Une semaine plus tard, d’autres eylem de soutien à la grève de la faim des prisonniers avaient lieu dans le quartier de Gaziosmanpasa, à Istanbul, un quartier à dominante alévie et de gauche, qui avait connu en mars 1995 un événement tragique (une provocation suivie d’une répression) ayant entraîné la mort de 17 personnes. Une nouvelle provocation et, une fois encore, le 17 juillet 1996, le quartier est en proie à l’agitation, avec des barricades, des feux de pneumatiques, des manifestants aux visages masqués de foulards rouges. Les photographies de presse donnent l’impression d’une émeute. En regardant bien, on remarque que les feux sont tout petits, avec, autour, une trentaine de personnes - le feu d’un seul pneumatique est une bénédiction pour un photographe de presse car, pris sous un bon angle, avec le bon objectif, il donne l’impression d’un quartier mis à sac. Dans une première phase, la police n’intervient pas. Le 19 juillet, Sabah publie une image où l’on peut compter une vingtaine de manifestants : un non-événement. Selon le quotidien, les manifestants avaient entre 15 et 18 ans, et agitaient des banderoles d’"organisations illégales". Les images ne permettent pas de le vérifier.
Mais le 19 juillet, la police intervient et prend le contrôle de la cemevi (lieu de culte alévi) d’où sont parties les manifestations. Les banderoles des mouvements d’extrême gauche sont enlevées et, surtout, un policier casqué plante un drapeau turc sur le toit de la cemevi (Milliyet, 20 juillet 1996).

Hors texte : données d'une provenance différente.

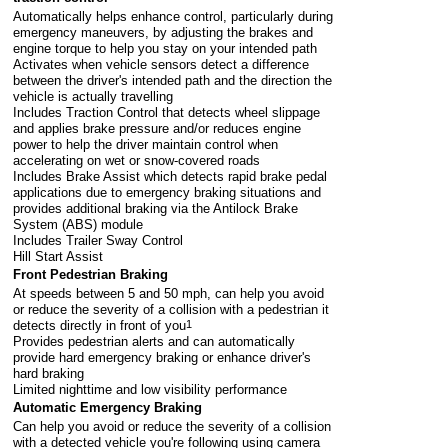
Automatically helps enhance control, particularly during
emergency maneuvers, by adjusting the brakes and
engine torque to help you stay on your intended path
Activates when vehicle sensors detect a difference
between the driver's intended path and the direction the
vehicle is actually travelling
Includes Traction Control that detects wheel slippage
and applies brake pressure and/or reduces engine
power to help the driver maintain control when
accelerating on wet or snow-covered roads
Includes Brake Assist which detects rapid brake pedal
applications due to emergency braking situations and
provides additional braking via the Antilock Brake
System (ABS) module
Includes Trailer Sway Control
Hill Start Assist
Front Pedestrian Braking
At speeds between 5 and 50 mph, can help you avoid
or reduce the severity of a collision with a pedestrian it
detects directly in front of you
1
Provides pedestrian alerts and can automatically
provide hard emergency braking or enhance driver's
hard braking
Limited nighttime and low visibility performance
Automatic Emergency Braking
Can help you avoid or reduce the severity of a collision
with a detected vehicle you're following using camera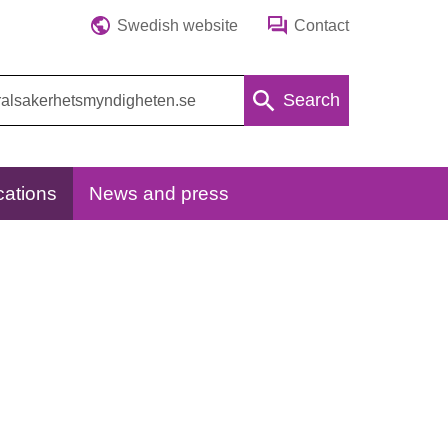
Swedish website
Contact
Search
cations
News and press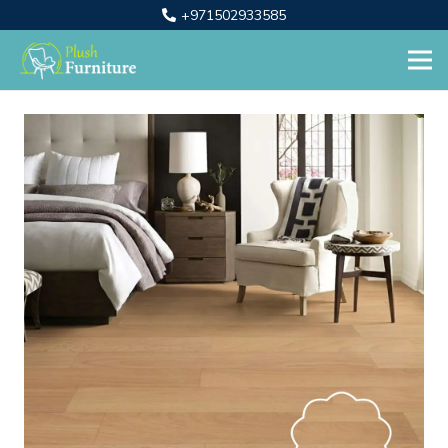
+971502933585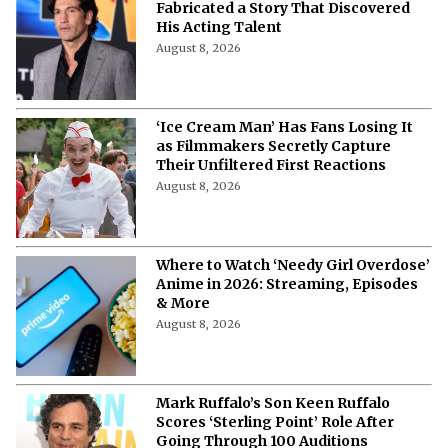
Fabricated a Story That Discovered
His Acting Talent
August 8, 2026
‘Ice Cream Man’ Has Fans Losing It
as Filmmakers Secretly Capture
Their Unfiltered First Reactions
August 8, 2026
Where to Watch ‘Needy Girl Overdose’
Anime in 2026: Streaming, Episodes
& More
August 8, 2026
Mark Ruffalo’s Son Keen Ruffalo
Scores ‘Sterling Point’ Role After
Going Through 100 Auditions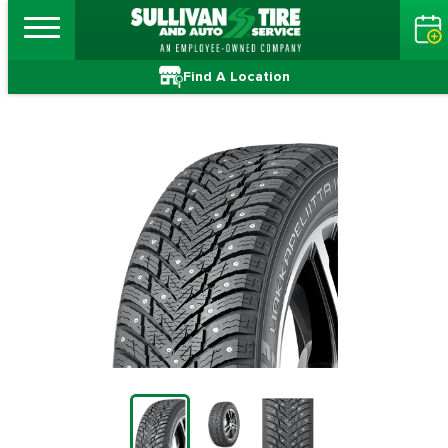
Find A Location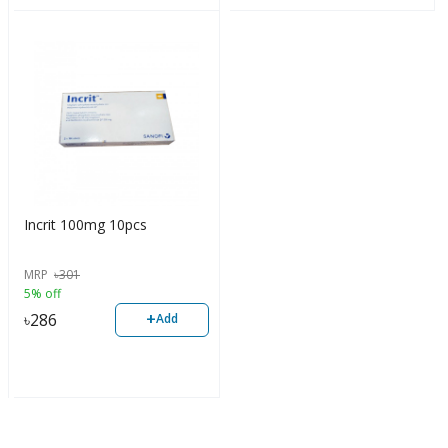
Incrit 100mg 10pcs
MRP
৳
301
5% off
+
৳
286
Add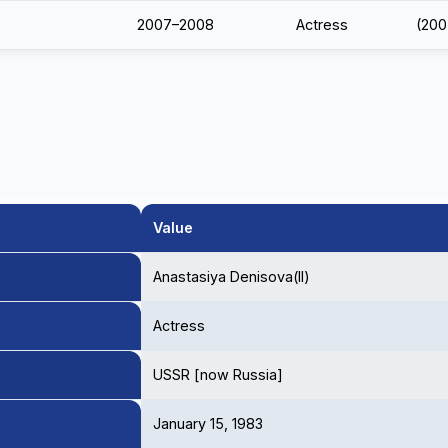
2007–2008
Actress
(200
Value
Anastasiya Denisova(II)
Actress
USSR [now Russia]
January 15, 1983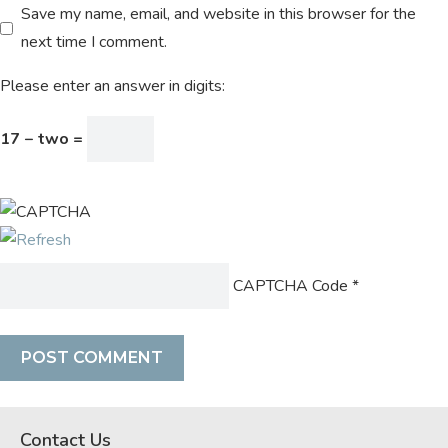
Save my name, email, and website in this browser for the
next time I comment.
Please enter an answer in digits:
17 − two =
CAPTCHA Code
*
Contact Us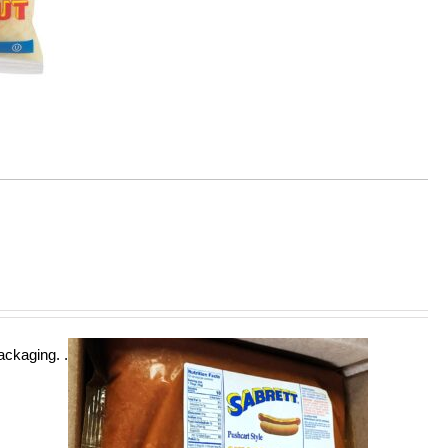
ckaging. .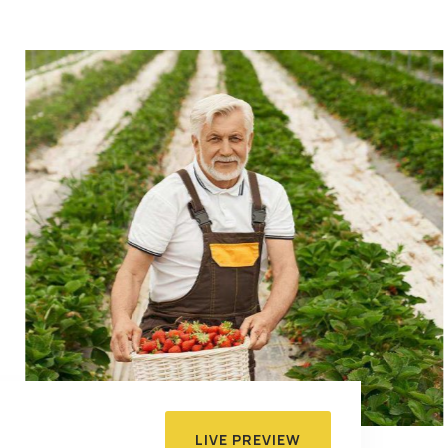
LIVE PREVIEW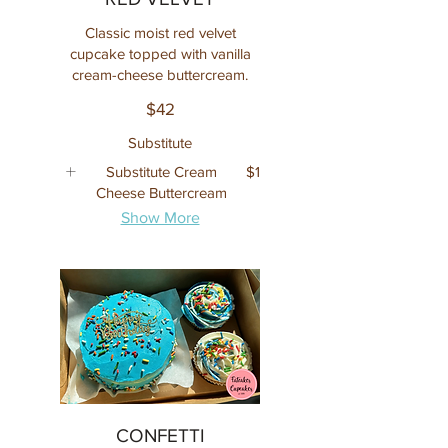
Classic moist red velvet
cupcake topped with vanilla
cream-cheese buttercream.
$42
Substitute
Substitute Cream
$1
Cheese Buttercream
Show More
CONFETTI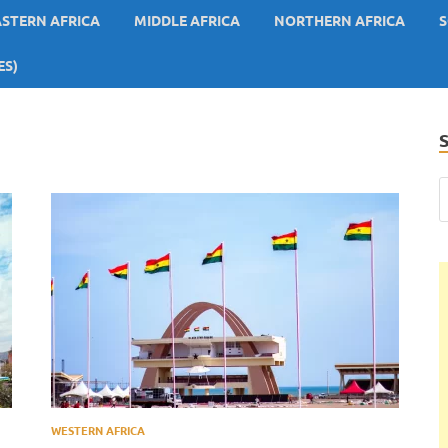
ASTERN AFRICA
MIDDLE AFRICA
NORTHERN AFRICA
S
ES)
WESTERN AFRICA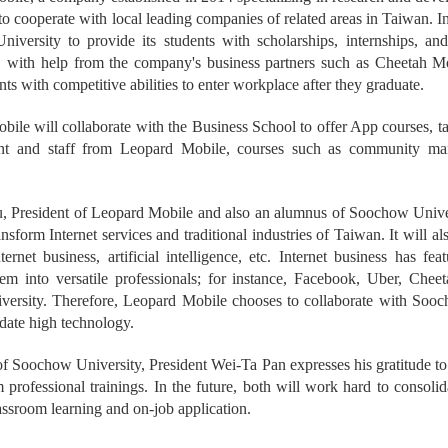
to cooperate with local leading companies of related areas in Taiwan. 
iversity to provide its students with scholarships, internships, and
 with help from the company's business partners such as Cheetah 
nts with competitive abilities to enter workplace after they graduate.
ile will collaborate with the Business School to offer App courses, 
 and staff from Leopard Mobile, courses such as community market
.
 President of Leopard Mobile and also an alumnus of Soochow Universi
ansform Internet services and traditional industries of Taiwan. It will 
nternet business, artificial intelligence, etc. Internet business has 
them into versatile professionals; for instance, Facebook, Uber, Che
ersity. Therefore, Leopard Mobile chooses to collaborate with Soocho
date high technology.
f Soochow University, President Wei-Ta Pan expresses his gratitude to
 professional trainings. In the future, both will work hard to consoli
ssroom learning and on-job application.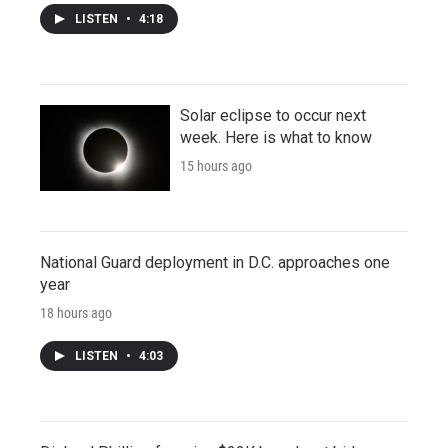
LISTEN
•
4:18
Solar eclipse to occur next
week. Here is what to know
15 hours ago
National Guard deployment in D.C. approaches one
year
18 hours ago
LISTEN
•
4:03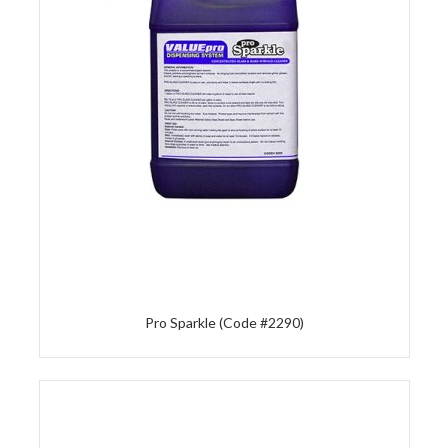
Pro Sparkle (Code #2290)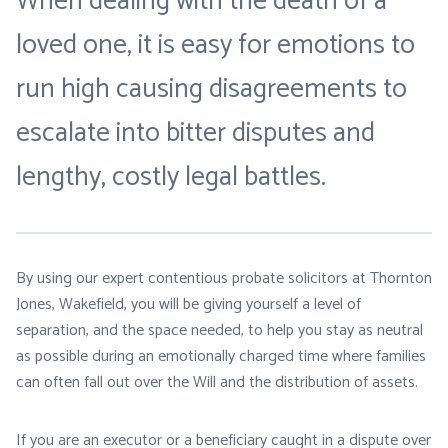
When dealing with the death of a
loved one, it is easy for emotions to
run high causing disagreements to
escalate into bitter disputes and
lengthy, costly legal battles.
By using our expert contentious probate solicitors at Thornton
Jones, Wakefield, you will be giving yourself a level of
separation, and the space needed, to help you stay as neutral
as possible during an emotionally charged time where families
can often fall out over the Will and the distribution of assets.
If you are an executor or a beneficiary caught in a dispute over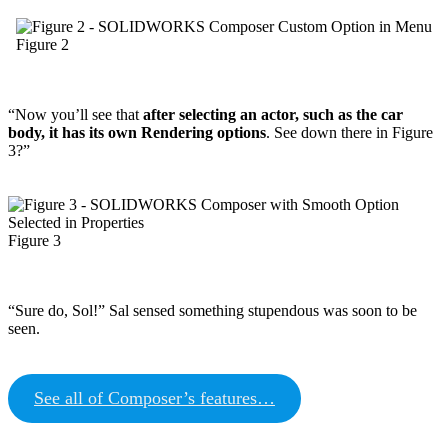
Figure 2
“Now you’ll see that
after selecting an actor, such as the car
body, it has its own Rendering options
. See down there in Figure
3?”
Figure 3
“Sure do, Sol!” Sal sensed something stupendous was soon to be
seen.
See all of Composer’s features…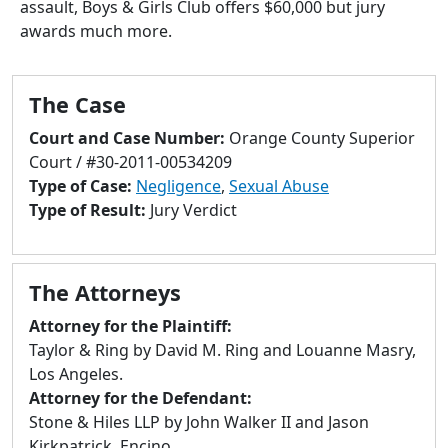
assault, Boys & Girls Club offers $60,000 but jury
to
awards much more.
go
to
selected
The Case
search
result.
Court and Case Number:
Orange County Superior
Touch
Court / #30-2011-00534209
devices
Type of Case:
Negligence
,
Sexual Abuse
users
Type of Result:
Jury Verdict
can
use
touch
The Attorneys
and
swipe
Attorney for the Plaintiff:
gestures.
Taylor & Ring by David M. Ring and Louanne Masry,
Los Angeles.
Attorney for the Defendant:
Stone & Hiles LLP by John Walker II and Jason
Kirkpatrick, Encino.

La signification est la même qu’à la tour de Beyazit : le drapeau marque la victoire de l’État sur un quartier en révolte, un quartier qui s’était – aux yeux de l’État, aux yeux des acteurs ? – érigé en « territoire libéré ». Plus que la victoire des policiers (ici aussi, un événement sans gloire sans doute mais illustré dans Milliyet par l’arrestation sans ménagement d’une jeune femme), le drapeau marque une reconquête, le retour du quartier de Gaziosmanpasa dans le giron de la république.
Dans les deux cas, le corollaire est le suivant : les vaincus (les manifestants, l’extrême gauche, et plus largement ceux que les manifestants soutiennent : les prisonniers politiques symbolisant eux-mêmes toute la gauche non parlementaire, les mouvements alévis et kurdes…), les vaincus sont considérés comme se mettant en dehors du territoire de la république, en dehors de la communauté nationale. La pose du drapeau signifie a posteriori qu’ils s’étaient mis en situation de sécessionnistes ayant extrait une parcelle de territoire de celui de la république. La mise en image de ce genre de scène, et la diffusion de telles images, souvent en première page des journaux, renforce la signification de l'acte. Ce processus est à comparer avec l’attitude inverse, qui consiste pour des groupes d’opposants (islamistes en particulier, au cours des années suivantes) à arborer le drapeau national, voire à s’en revêtir, pour signifier la légitimité de la revendication et l’appartenance d’un mouvement d’opposition à la communauté nationale. La première occurrence importante de ce phénomène étant, il me semble, la grande manifestation islamiste du 11 mai 1996 place de Sultanahmet à Istanbul.